TikTok’s ascent to becoming the most popular site on the internet has sparked endless discussions about its stickiness—as if it were capable of hacking our normal cognitive pathways and transmitting messages straight into our brains. For the most part, critical analysis attributed the platform’s effectiveness to its seemingly all-powerful algorithm. Technology critics like Eleanor Cummins and Rob Horning, for example, unpacked the ways users saw the algorithm as a tool for self-discovery—how it seemed to be “showing you who you’ve always been,” ensuring an endorsement of content it delivered. Others have dissected the cultural appeal of the algorithm, claiming that it fills a void in contemporary spiritual life by positioning itself as a data-backed deity that reads our swipes and likes much like the ancient oracles did our palms and stars. Taken as a whole, these analyses see misplaced faith in the algorithm as the primary culprit behind our particular vulnerabilities to TikTok.
The overriding focus on the algorithm—and the content it delivers—has caused us to overlook a central part of TikTok’s operating logic: the phone. A failure to fully explore the role of this device in TikTok’s powers of transmission has resulted in a limited appreciation of how the platform works; after all, it’s not simply content, but rather medium and context that inform how we receive information through a given channel.
Take, for example, the transition from the cinema to TV that occurred in the mid-20th century and enabled moving images to enter our homes. Once constrained to the theater, this content began to live alongside us—we watched it as we got ready in the mornings, ate dinner, hosted guests, spent time with family. Theorists like Marshall McLuhan noticed that as moving pictures were taken out of the dark, anonymous communes of the theater and placed within our domestic spaces, the foundational mechanics of how we received, processed, and related to them changed. As newly engrained features of our dwellings—which Heidegger recognizes as deeply intertwined with our sense of being in the world—they took on a familiar casualness. Viewers increasingly developed “parasocial” relationships with the people they saw through these screens, as Donald Horton and R. Richard Wohl note in the foundational paper in which they coin the term. Home audiences grew to see these mass media personas as confidants and friends, giving broadcasters the means to manipulate audiences at a more personal level.
Just as our relationship with media shifted when it entered our homes, it has continued shifting as it invades our smartphones. These devices, which are tightly integrated into the ways that we think and process information, have allowed TikTok to position itself as an extension of our minds. If we want to extricate ourselves from the app’s grasp, we must first understand how the mind works in the age of the technologized self.

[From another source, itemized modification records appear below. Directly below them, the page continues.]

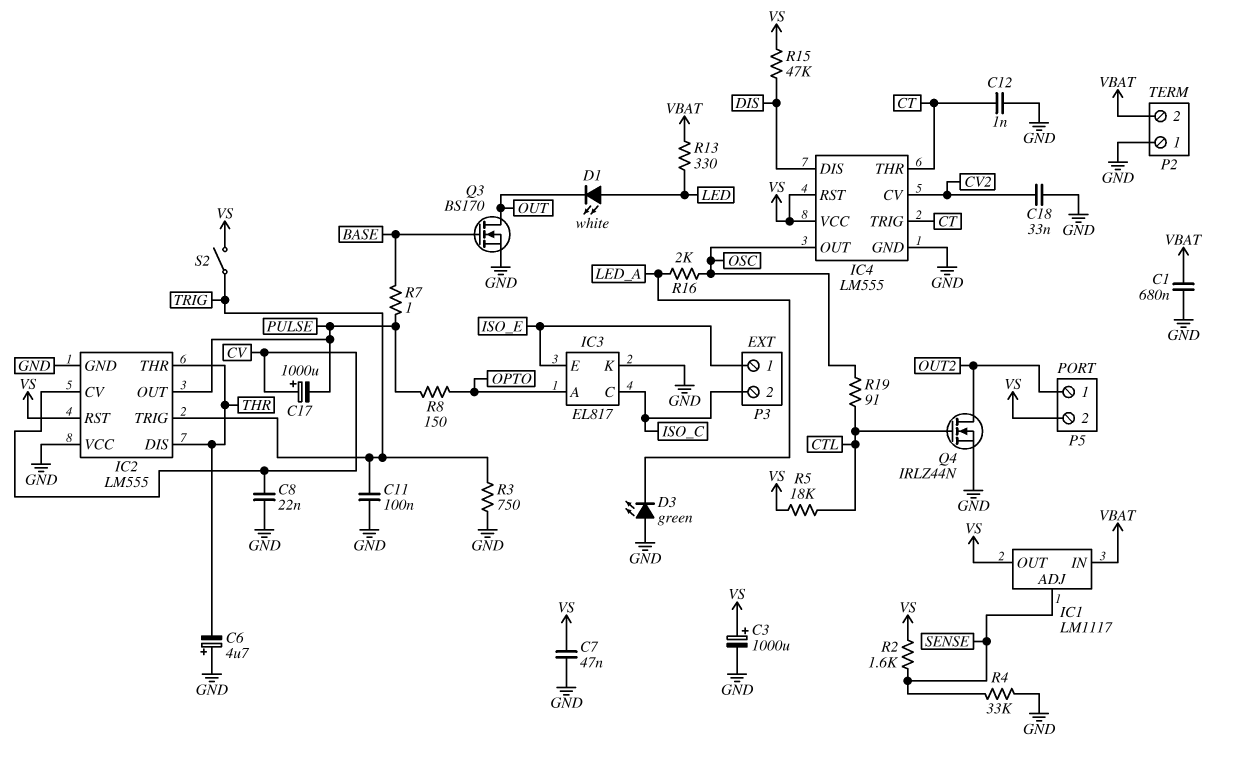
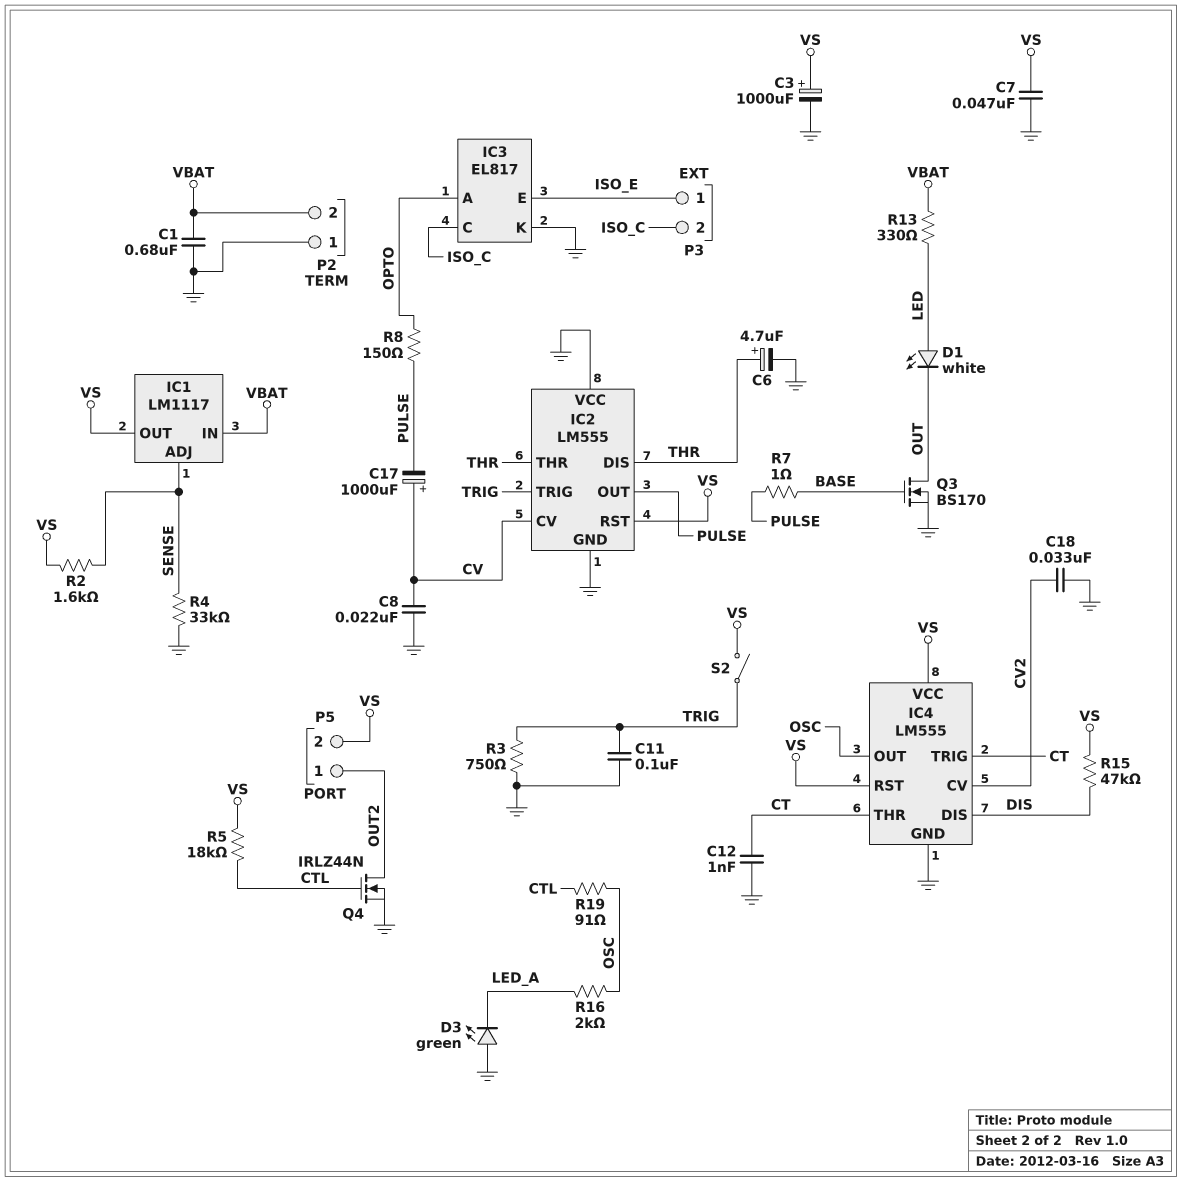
C6: 4.7uF (plus GND, minus THR) -> 4.7uF (plus THR, minus GND)

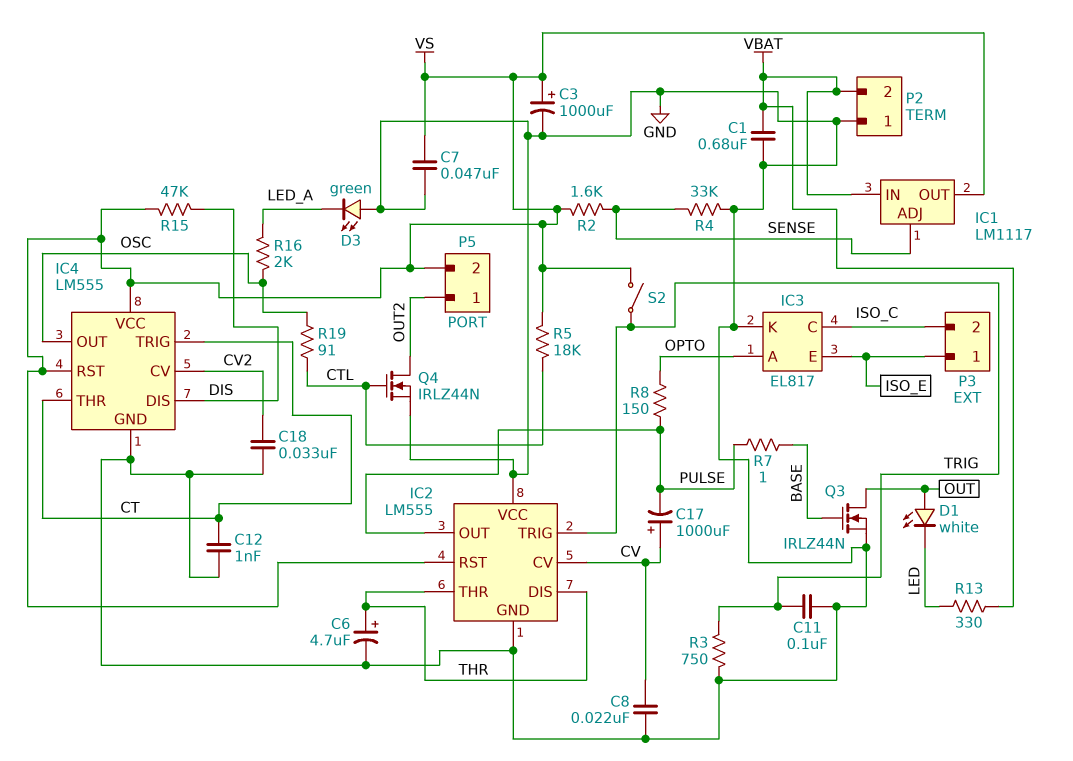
D1: LED white (A LED, K OUT) -> LED white (A OUT, K LED)
Q3: NMOS BS170 (G BASE, D OUT, S GND) -> NMOS IRLZ44N (G BASE, D OUT, S GND)

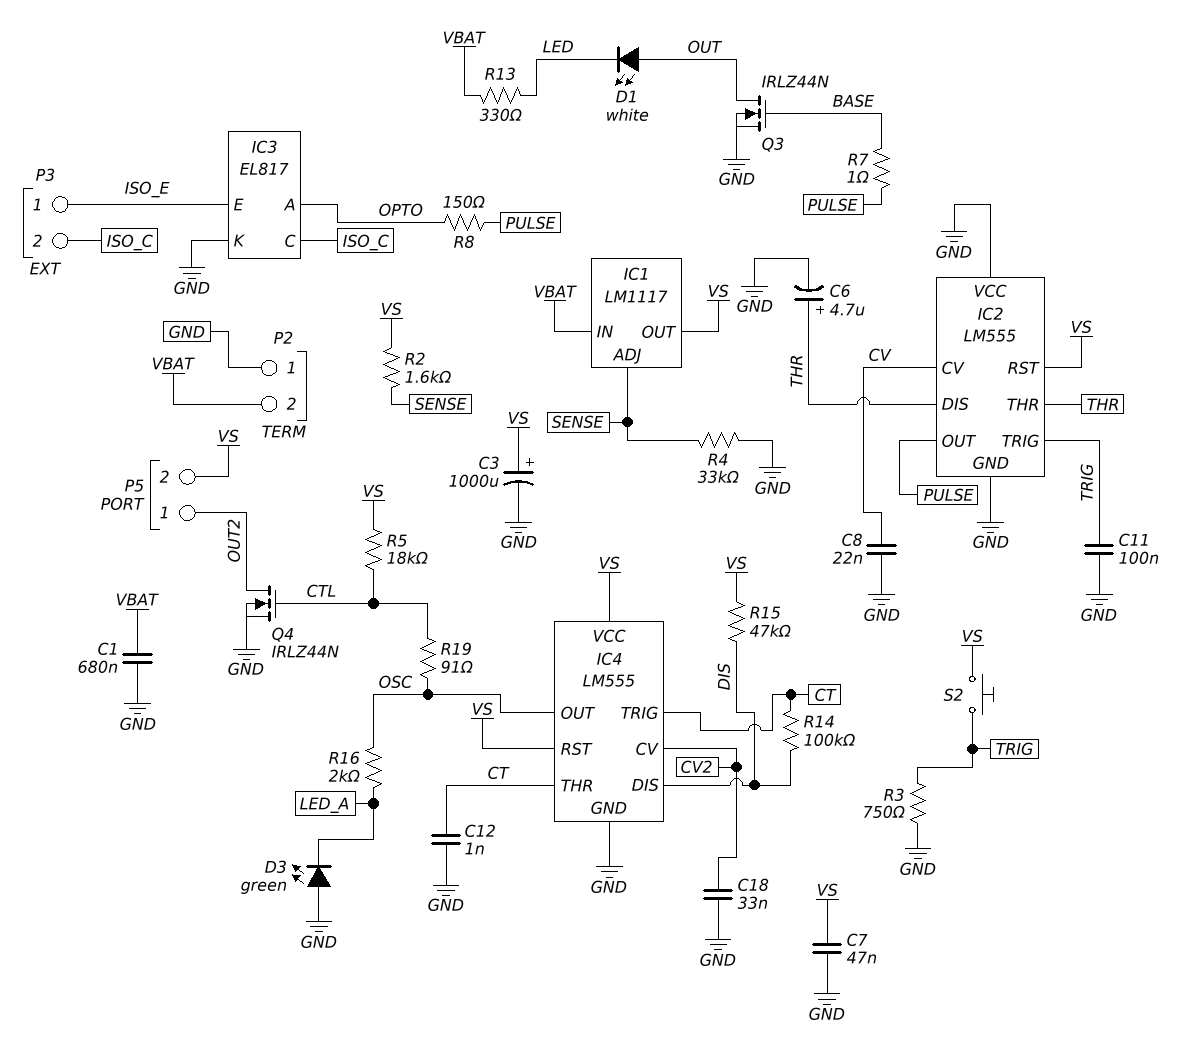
C17: 1000uF (plus CV, minus PULSE) -> none
R14: none -> 100k (CT, DIS)
S2: switch (TRIG, VS) -> button (TRIG, VS)

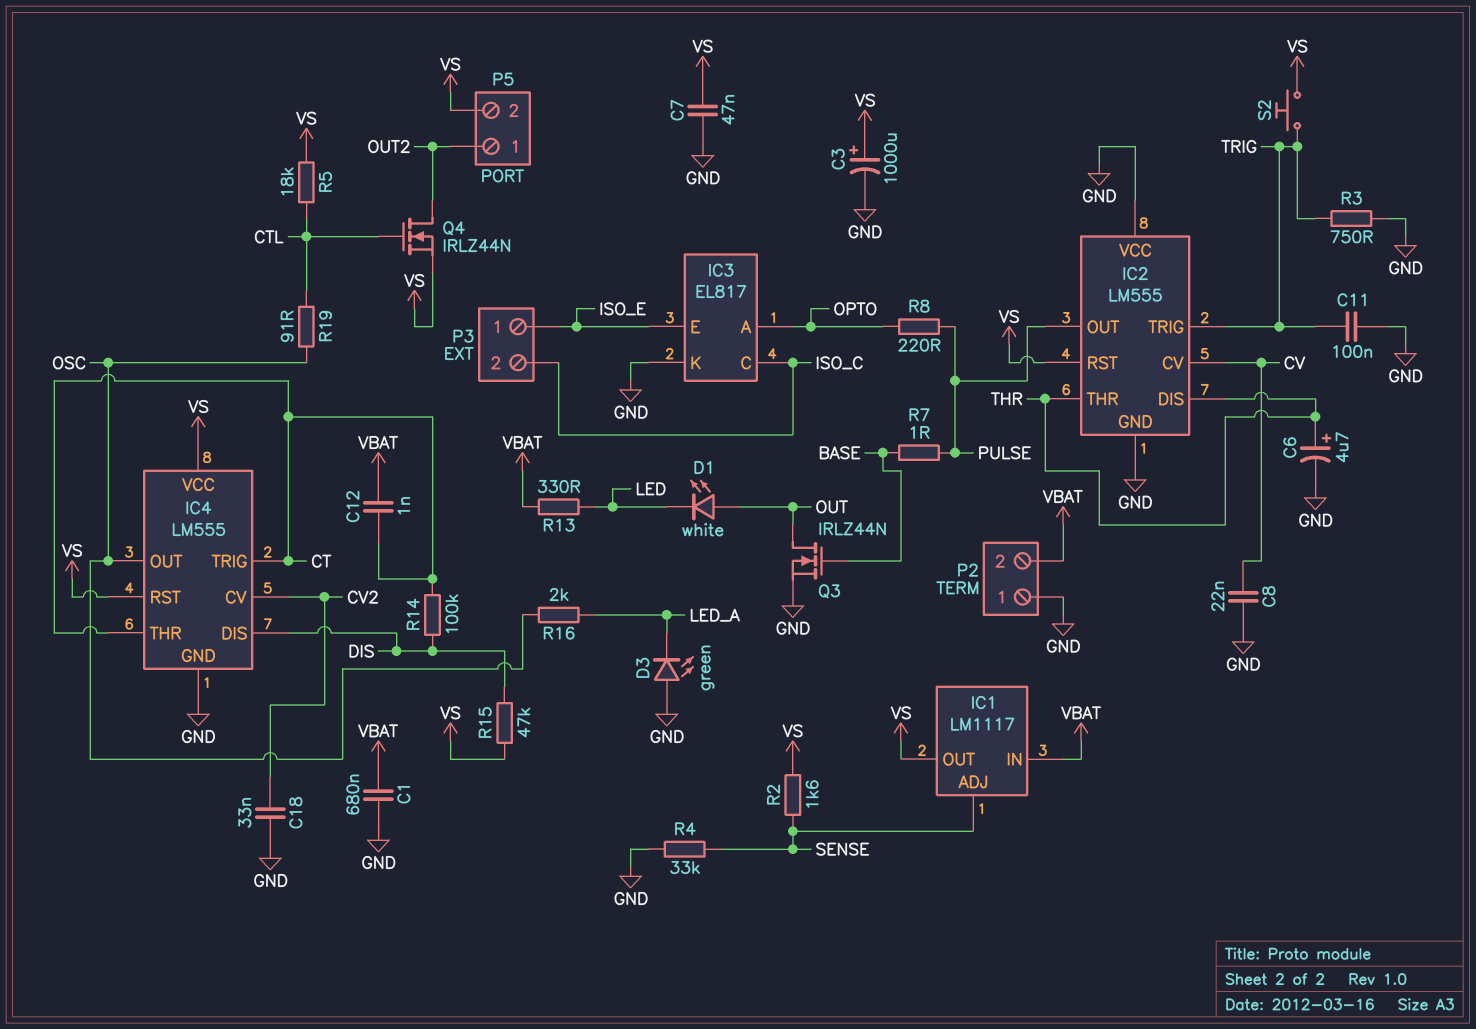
C12: 1nF (CT, GND) -> 1nF (CT, VBAT)
Q4: NMOS IRLZ44N (G CTL, D OUT2, S GND) -> NMOS IRLZ44N (G CTL, D OUT2, S VS)
R8: 150 (OPTO, PULSE) -> 220 (OPTO, PULSE)

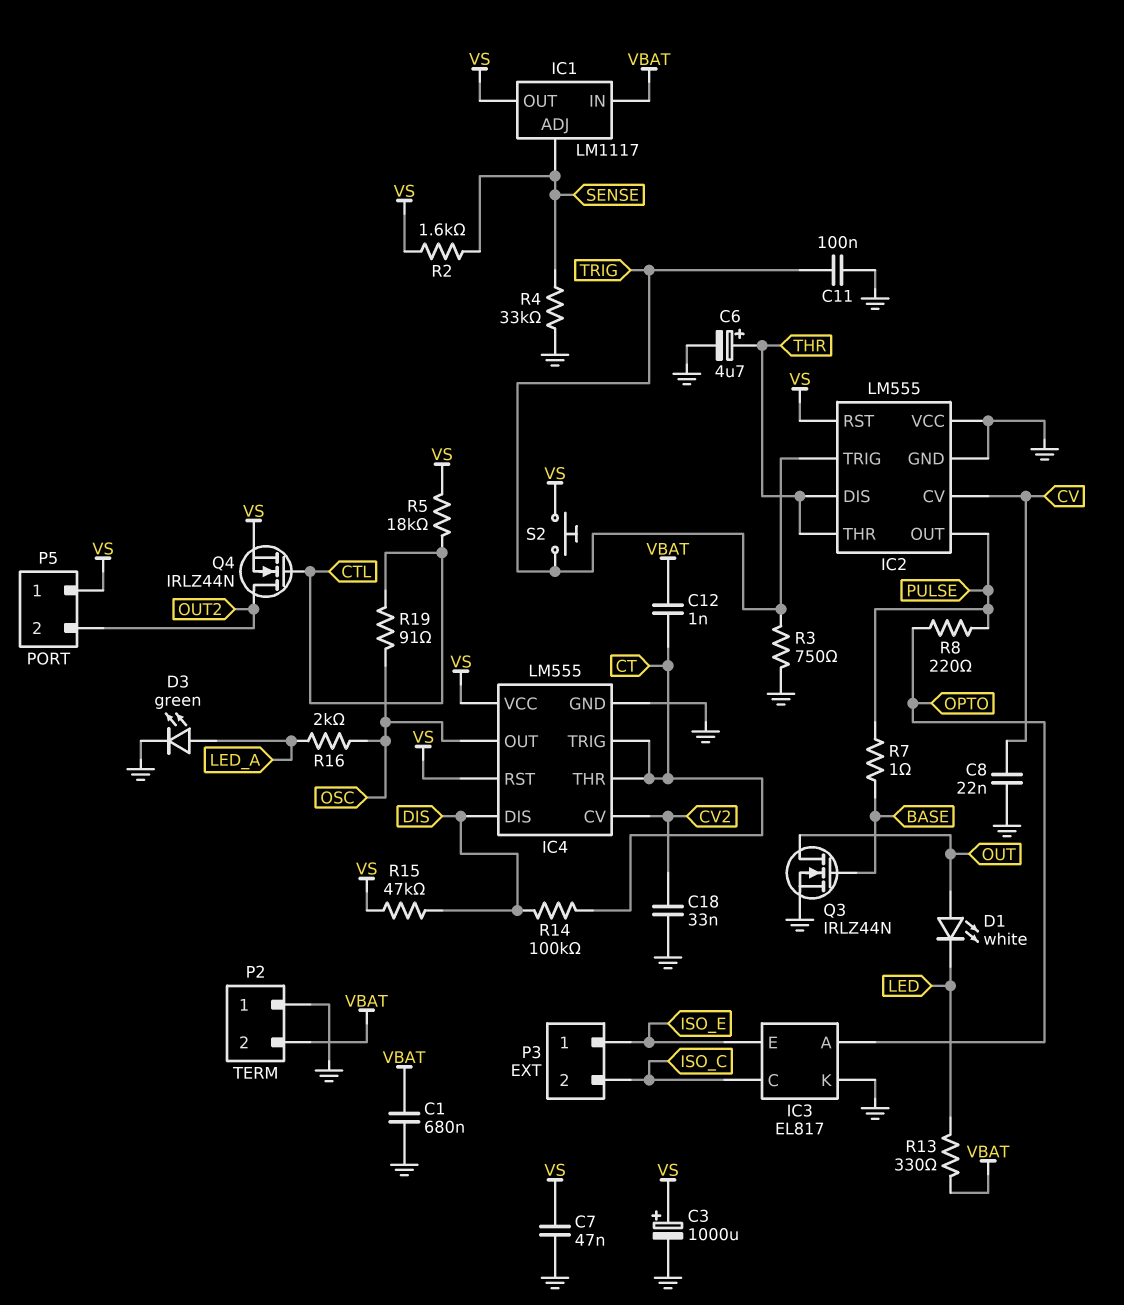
D3: LED green (A GND, K LED_A) -> LED green (A LED_A, K GND)
P5 pin 1: OUT2 -> VS
P5 pin 2: VS -> OUT2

Once, platforms sought to be device-agnostic, universal purveyors of content that would be accessible to anyone who might want it. As Kyle Chayka notes, this allowed companies to promise users that they could use any device to transcend particularities like nationality, identity, or class and “follow anything or anyone” they wanted when on the site. Google’s mission to “organize the world’s information and make it universally accessible” is in many ways emblematic of this logic. Discussions have rarely focused on the specifics of our encounter with these platforms—the instruments used, context, or materiality.
With TikTok, however, transcendence is exchanged for immanence within the app. Where Google wants to give you access to the world, TikTok promises to reveal your deepest desires. Youtube and Instagram’s interfaces are hyper-mediated control panels (with screens within screens and links exploding outwards) that let you traverse the seas of content, while TikTok’s is a full-screen diary of your unmediated inner self.